◆ Lo que se pide
Vuelve a escribir completo y sin cambios el fragmento sobre el escándalo de los aportantes falsos a la campaña de Cambiemos.

◆ Fragmento citado
⁂
El escándalo desatado por los aportantes falsos a la campaña electoral de Cambiemos tomó dimensiones astronómicas. La denuncia golpeó a uno de los centros de gravedad de la promesa cambiemita: la transparencia. Los otros pilares del devaluado discurso macrista son devorados vertiginosamente por la crisis económica (la famosa «lluvia de inversiones» o el combate a la inflación). Pero además, afectó a la gobernadora María Eugenia Vidal, la esperanza blanca del oficialismo para intentar la continuidad más allá de 2019.

Hasta acá todos los aspectos progresivos de una denuncia que encabezó con persistencia el periodista Juan Amorín desde el portal El Destape y que los grandes medios no pudieron ocultar.

Es una realidad inscripta en  la lógica de la política que el impacto de las denuncias de corrupción es directamente proporcional al aumento del malestar social. El caso de los aportantes truchos no es el primero (ni el último) escándalo de corrupción de Mauricio Macri y Cambiemos. Los Panama Papers, el blanqueo que favoreció a los familiares o la deuda del Correo Argentino fueron casos igualmente graves. Pero mientras funcionó el «consenso negativo» de la pesada herencia y el festival de endeudamiento habilitó cierto gradualismo, estos hechos quedaron ocultos bajo el blindaje mediático y judicial.
⁂
◆ Datos extraídos
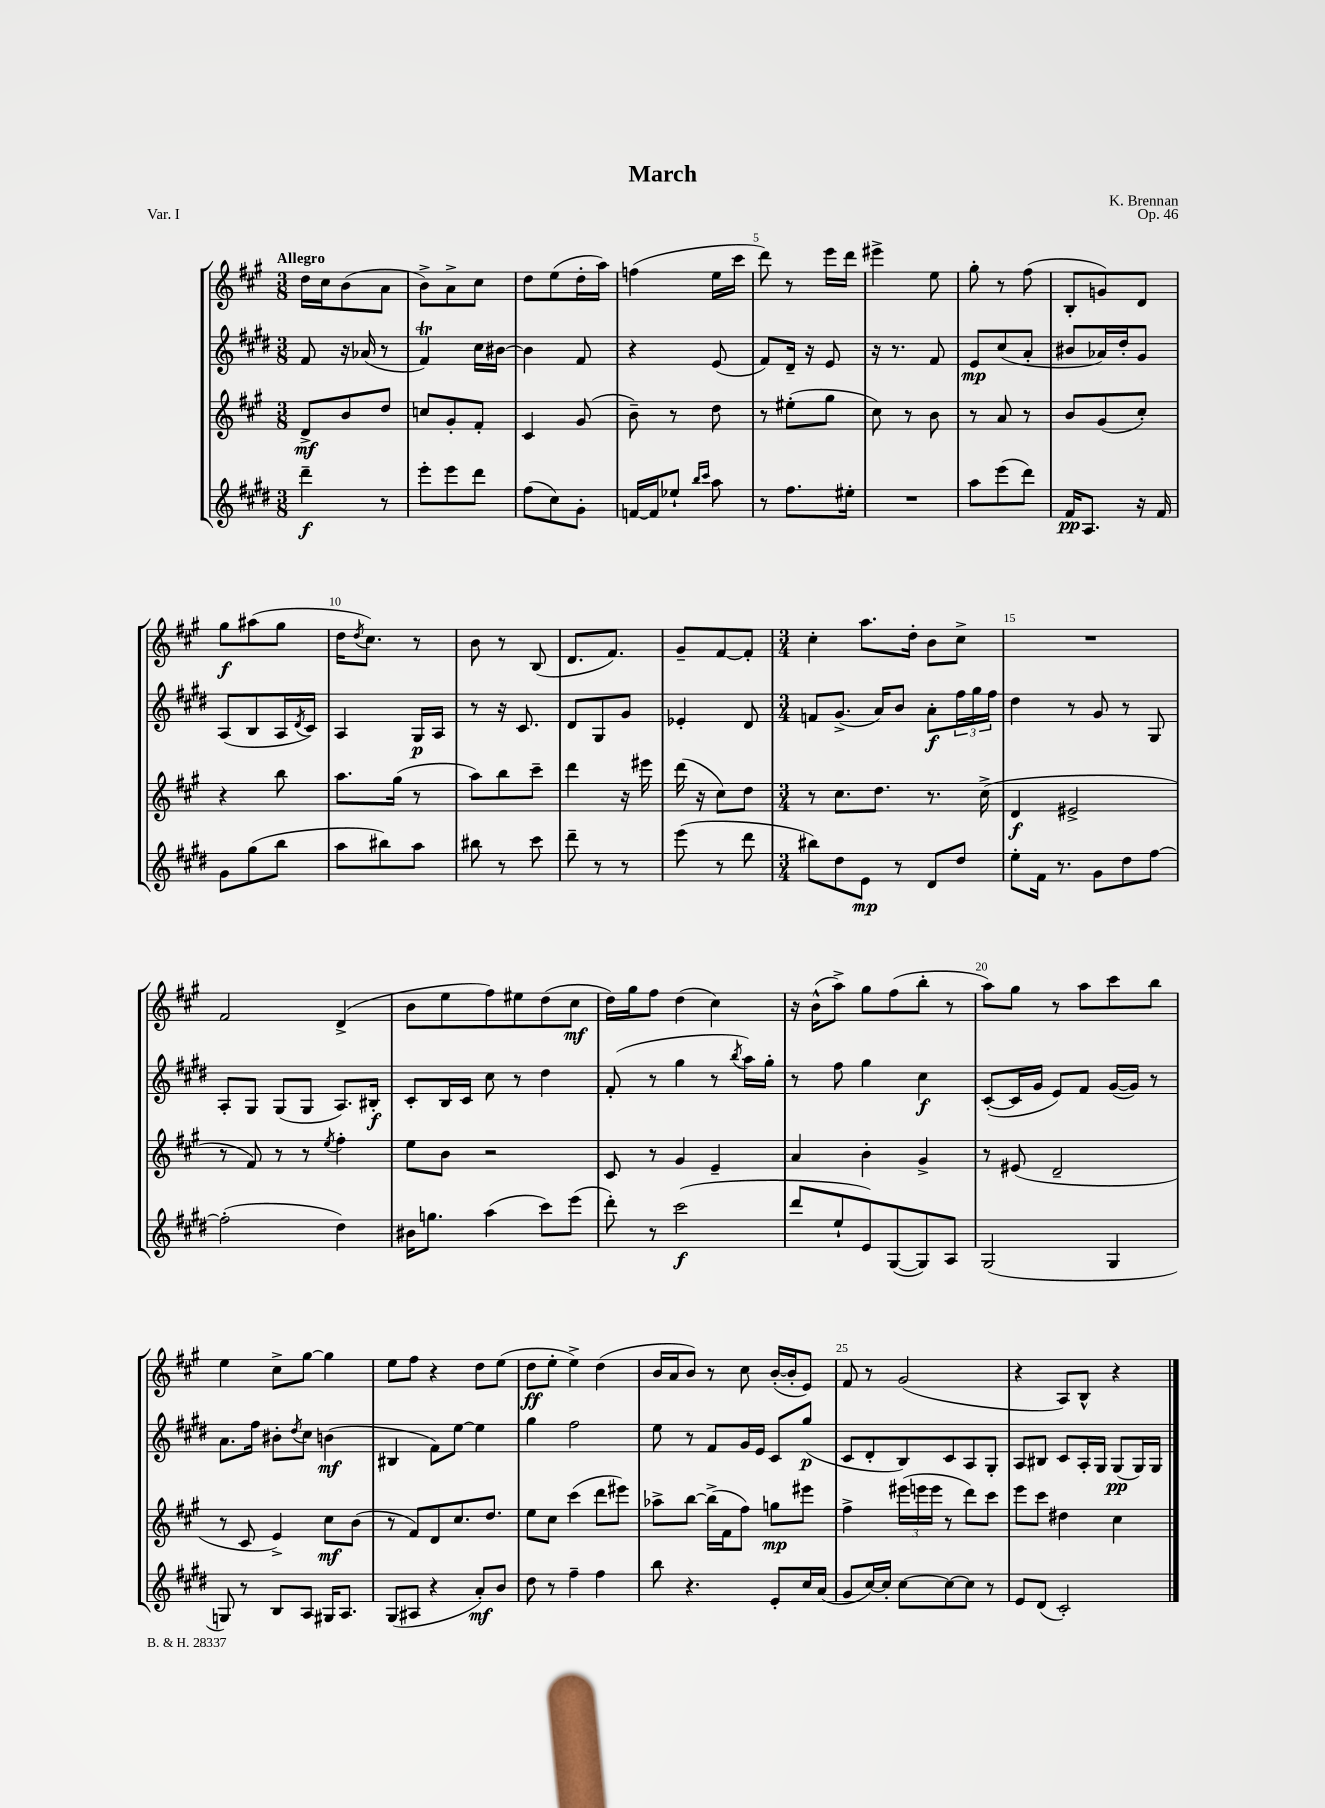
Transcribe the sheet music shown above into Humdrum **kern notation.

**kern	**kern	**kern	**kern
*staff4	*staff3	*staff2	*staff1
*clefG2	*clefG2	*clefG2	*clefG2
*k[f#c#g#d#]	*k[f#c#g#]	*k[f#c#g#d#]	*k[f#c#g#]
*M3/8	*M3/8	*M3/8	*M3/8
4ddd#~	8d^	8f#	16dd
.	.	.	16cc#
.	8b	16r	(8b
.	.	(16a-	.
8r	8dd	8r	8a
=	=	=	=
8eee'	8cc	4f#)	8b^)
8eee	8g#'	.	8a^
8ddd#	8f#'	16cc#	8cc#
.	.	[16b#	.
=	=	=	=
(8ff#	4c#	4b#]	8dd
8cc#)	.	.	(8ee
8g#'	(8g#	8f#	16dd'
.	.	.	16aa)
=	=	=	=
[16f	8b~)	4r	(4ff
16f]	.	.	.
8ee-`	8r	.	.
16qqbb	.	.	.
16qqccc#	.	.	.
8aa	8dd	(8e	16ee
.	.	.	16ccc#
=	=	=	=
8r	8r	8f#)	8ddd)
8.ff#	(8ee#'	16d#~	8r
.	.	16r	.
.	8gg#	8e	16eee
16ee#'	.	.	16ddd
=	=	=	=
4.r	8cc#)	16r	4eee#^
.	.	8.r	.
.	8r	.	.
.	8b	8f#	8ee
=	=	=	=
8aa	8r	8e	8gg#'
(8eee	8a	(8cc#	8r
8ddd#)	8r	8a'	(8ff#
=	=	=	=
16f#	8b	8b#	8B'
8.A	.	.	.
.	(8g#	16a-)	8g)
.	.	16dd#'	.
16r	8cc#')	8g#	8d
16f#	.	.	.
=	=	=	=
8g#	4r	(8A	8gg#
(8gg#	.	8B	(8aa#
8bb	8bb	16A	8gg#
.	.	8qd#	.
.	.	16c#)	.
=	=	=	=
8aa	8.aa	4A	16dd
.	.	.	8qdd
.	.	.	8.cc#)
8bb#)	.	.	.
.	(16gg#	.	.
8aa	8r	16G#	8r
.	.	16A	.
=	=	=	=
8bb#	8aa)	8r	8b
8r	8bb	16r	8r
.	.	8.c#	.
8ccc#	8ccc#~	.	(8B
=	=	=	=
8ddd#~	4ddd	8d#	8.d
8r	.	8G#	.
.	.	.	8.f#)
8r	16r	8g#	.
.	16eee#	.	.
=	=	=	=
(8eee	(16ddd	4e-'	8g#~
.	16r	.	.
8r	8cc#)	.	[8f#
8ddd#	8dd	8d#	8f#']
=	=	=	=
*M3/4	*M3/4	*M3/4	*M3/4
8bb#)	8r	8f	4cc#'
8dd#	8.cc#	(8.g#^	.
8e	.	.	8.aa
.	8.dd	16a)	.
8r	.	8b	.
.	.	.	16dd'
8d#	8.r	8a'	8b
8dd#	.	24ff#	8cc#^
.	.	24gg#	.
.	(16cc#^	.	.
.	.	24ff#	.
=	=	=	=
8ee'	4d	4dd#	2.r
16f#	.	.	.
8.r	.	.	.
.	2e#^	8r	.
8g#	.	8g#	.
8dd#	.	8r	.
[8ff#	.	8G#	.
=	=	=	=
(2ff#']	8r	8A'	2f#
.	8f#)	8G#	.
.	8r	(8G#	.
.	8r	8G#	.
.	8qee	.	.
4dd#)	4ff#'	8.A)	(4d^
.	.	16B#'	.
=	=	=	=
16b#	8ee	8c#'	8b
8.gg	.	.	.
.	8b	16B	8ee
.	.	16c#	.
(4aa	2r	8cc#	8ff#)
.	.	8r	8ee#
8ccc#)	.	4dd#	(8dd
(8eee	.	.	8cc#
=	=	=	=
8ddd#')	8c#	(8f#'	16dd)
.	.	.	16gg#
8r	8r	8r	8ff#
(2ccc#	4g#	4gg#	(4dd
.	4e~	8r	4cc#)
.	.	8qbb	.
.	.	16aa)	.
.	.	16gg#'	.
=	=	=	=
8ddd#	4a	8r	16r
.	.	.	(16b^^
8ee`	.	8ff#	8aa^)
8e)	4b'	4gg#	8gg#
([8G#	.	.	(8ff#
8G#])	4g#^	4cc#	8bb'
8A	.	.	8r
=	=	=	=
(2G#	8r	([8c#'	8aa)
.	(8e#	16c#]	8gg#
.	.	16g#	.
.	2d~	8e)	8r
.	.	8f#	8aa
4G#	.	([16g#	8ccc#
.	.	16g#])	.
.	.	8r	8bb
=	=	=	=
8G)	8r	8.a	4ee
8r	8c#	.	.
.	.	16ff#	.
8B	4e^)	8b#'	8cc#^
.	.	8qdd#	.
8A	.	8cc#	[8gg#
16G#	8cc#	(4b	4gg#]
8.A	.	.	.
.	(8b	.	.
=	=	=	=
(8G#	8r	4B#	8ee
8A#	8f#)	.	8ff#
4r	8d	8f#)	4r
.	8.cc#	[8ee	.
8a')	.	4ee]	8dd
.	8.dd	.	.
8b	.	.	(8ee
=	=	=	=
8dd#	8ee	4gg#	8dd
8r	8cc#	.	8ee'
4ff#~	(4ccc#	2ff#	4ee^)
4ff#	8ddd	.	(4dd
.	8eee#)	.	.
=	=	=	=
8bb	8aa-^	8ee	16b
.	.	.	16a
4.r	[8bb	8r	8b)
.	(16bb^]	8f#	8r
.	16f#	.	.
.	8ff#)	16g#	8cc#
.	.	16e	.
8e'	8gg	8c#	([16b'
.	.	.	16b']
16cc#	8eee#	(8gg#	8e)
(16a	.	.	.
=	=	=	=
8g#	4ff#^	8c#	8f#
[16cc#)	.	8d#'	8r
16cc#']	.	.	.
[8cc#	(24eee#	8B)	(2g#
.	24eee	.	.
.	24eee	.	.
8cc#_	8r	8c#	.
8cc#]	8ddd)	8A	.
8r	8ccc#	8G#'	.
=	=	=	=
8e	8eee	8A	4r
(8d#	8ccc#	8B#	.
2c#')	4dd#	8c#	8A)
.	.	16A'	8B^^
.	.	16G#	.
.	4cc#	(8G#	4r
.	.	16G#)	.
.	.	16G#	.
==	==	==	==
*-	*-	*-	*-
⁂
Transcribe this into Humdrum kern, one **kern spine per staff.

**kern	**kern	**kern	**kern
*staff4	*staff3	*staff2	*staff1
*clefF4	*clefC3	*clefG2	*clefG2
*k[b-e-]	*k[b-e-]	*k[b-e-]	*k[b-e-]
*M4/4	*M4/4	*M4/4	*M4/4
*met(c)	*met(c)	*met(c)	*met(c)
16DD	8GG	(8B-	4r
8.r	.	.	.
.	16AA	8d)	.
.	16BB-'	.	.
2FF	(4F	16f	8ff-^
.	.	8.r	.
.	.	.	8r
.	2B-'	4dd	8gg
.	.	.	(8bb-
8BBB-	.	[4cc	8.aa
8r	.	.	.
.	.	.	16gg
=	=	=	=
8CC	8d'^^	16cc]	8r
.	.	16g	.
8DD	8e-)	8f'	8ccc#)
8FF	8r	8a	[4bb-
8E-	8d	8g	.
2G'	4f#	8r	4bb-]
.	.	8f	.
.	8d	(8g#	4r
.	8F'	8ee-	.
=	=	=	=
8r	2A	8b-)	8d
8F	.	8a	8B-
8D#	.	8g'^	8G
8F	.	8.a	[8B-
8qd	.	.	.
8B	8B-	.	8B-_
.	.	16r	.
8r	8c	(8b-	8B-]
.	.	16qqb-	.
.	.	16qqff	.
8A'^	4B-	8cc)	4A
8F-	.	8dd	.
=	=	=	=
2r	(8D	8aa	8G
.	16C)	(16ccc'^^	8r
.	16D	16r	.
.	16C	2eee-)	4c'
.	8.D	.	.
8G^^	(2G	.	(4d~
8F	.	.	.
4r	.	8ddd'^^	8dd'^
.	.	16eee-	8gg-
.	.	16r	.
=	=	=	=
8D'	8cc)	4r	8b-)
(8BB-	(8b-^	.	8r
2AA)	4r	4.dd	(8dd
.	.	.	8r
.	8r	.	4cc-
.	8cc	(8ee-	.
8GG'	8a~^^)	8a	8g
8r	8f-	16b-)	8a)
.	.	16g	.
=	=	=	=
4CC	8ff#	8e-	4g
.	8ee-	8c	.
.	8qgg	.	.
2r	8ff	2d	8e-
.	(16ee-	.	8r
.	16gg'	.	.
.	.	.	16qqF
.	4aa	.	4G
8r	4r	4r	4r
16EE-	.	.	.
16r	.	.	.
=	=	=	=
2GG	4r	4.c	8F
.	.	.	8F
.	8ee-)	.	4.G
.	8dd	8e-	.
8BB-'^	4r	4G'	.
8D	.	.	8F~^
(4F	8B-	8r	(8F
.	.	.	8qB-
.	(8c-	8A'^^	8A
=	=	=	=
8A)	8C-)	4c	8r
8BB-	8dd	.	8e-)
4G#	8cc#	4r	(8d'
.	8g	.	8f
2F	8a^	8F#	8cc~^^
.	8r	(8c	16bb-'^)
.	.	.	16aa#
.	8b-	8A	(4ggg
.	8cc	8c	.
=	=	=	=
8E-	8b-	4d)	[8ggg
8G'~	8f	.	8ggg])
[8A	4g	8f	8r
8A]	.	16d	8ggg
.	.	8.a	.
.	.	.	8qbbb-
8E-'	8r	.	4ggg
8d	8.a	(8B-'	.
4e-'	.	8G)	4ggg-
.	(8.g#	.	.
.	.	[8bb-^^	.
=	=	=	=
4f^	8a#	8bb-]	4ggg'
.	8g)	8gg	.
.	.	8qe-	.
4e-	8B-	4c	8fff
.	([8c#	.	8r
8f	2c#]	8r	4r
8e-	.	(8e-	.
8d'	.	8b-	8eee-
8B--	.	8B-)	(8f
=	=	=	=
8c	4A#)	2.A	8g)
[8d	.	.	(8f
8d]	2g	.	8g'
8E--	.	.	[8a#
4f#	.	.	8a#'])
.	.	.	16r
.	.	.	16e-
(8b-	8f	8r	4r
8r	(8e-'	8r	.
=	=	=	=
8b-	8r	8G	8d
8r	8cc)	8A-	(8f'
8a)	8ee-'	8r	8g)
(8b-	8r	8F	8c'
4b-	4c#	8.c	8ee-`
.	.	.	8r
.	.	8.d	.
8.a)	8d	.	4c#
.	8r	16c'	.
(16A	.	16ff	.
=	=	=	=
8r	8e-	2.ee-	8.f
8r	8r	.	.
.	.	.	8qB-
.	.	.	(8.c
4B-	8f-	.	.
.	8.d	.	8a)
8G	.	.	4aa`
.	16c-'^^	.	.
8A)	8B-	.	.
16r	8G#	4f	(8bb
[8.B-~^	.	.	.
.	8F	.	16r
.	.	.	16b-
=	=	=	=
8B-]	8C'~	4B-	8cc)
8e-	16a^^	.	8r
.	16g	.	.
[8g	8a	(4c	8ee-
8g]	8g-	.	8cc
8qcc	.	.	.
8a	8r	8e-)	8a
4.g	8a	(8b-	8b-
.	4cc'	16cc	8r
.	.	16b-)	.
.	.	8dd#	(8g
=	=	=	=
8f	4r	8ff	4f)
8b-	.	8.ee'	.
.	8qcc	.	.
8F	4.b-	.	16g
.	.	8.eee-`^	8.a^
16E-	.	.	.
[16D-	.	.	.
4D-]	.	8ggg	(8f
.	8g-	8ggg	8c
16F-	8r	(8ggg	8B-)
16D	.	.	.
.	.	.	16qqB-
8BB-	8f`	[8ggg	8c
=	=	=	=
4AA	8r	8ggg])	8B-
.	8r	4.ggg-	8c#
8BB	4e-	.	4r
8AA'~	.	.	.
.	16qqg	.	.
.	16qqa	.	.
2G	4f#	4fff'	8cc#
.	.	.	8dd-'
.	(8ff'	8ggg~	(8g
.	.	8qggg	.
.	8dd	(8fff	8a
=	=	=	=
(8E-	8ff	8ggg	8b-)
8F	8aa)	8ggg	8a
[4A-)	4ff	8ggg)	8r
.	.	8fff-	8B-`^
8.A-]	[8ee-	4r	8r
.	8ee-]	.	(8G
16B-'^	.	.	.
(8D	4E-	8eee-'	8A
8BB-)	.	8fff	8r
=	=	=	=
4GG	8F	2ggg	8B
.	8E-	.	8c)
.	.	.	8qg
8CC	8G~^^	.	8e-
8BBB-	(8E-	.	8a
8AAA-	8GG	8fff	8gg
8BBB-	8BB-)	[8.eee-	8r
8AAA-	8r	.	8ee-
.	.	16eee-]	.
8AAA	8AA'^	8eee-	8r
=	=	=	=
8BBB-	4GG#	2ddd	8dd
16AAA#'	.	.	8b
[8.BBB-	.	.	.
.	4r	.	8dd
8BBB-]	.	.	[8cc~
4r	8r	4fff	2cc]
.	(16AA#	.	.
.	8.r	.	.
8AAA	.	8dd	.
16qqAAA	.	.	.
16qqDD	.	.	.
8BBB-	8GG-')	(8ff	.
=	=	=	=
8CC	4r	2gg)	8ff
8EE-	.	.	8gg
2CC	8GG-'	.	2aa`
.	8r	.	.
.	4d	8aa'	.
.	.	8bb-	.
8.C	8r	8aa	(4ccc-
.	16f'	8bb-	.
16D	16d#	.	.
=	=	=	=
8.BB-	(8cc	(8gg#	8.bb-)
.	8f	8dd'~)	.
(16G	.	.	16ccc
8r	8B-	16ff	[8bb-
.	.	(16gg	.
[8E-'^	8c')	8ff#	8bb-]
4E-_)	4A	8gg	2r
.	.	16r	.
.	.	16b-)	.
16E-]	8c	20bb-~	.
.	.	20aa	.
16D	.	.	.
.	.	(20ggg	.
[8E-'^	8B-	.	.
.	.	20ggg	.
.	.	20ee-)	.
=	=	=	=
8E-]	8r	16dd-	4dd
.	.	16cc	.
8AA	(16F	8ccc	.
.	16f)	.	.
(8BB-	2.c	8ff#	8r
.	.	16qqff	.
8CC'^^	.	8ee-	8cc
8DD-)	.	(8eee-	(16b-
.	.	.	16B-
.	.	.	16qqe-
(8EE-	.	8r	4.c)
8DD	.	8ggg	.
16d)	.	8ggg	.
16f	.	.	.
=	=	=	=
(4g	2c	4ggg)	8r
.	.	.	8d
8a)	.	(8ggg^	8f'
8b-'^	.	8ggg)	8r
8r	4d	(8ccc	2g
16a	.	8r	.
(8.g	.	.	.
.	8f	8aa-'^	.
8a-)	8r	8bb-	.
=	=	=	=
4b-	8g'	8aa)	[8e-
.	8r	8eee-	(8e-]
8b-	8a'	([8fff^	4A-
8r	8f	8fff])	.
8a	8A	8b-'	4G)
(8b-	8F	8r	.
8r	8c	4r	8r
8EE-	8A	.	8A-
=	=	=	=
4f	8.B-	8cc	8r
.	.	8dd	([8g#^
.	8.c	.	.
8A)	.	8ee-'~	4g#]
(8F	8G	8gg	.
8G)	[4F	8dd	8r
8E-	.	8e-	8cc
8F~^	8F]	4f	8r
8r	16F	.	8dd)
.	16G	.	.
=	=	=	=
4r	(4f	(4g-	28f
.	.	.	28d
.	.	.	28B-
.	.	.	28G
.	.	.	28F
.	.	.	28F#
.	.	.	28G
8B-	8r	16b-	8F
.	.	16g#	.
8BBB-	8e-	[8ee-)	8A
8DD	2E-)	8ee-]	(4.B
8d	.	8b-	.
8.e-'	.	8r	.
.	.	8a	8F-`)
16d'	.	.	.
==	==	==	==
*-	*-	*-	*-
⁂
◆ Respuesta
El escándalo desatado por los aportantes falsos a la campaña electoral de Cambiemos tomó dimensiones astronómicas. La denuncia golpeó a uno de los centros de gravedad de la promesa cambiemita: la transparencia. Los otros pilares del devaluado discurso macrista son devorados vertiginosamente por la crisis económica (la famosa «lluvia de inversiones» o el combate a la inflación). Pero además, afectó a la gobernadora María Eugenia Vidal, la esperanza blanca del oficialismo para intentar la continuidad más allá de 2019.

Hasta acá todos los aspectos progresivos de una denuncia que encabezó con persistencia el periodista Juan Amorín desde el portal El Destape y que los grandes medios no pudieron ocultar.

Es una realidad inscripta en  la lógica de la política que el impacto de las denuncias de corrupción es directamente proporcional al aumento del malestar social. El caso de los aportantes truchos no es el primero (ni el último) escándalo de corrupción de Mauricio Macri y Cambiemos. Los Panama Papers, el blanqueo que favoreció a los familiares o la deuda del Correo Argentino fueron casos igualmente graves. Pero mientras funcionó el «consenso negativo» de la pesada herencia y el festival de endeudamiento habilitó cierto gradualismo, estos hechos quedaron ocultos bajo el blindaje mediático y judicial.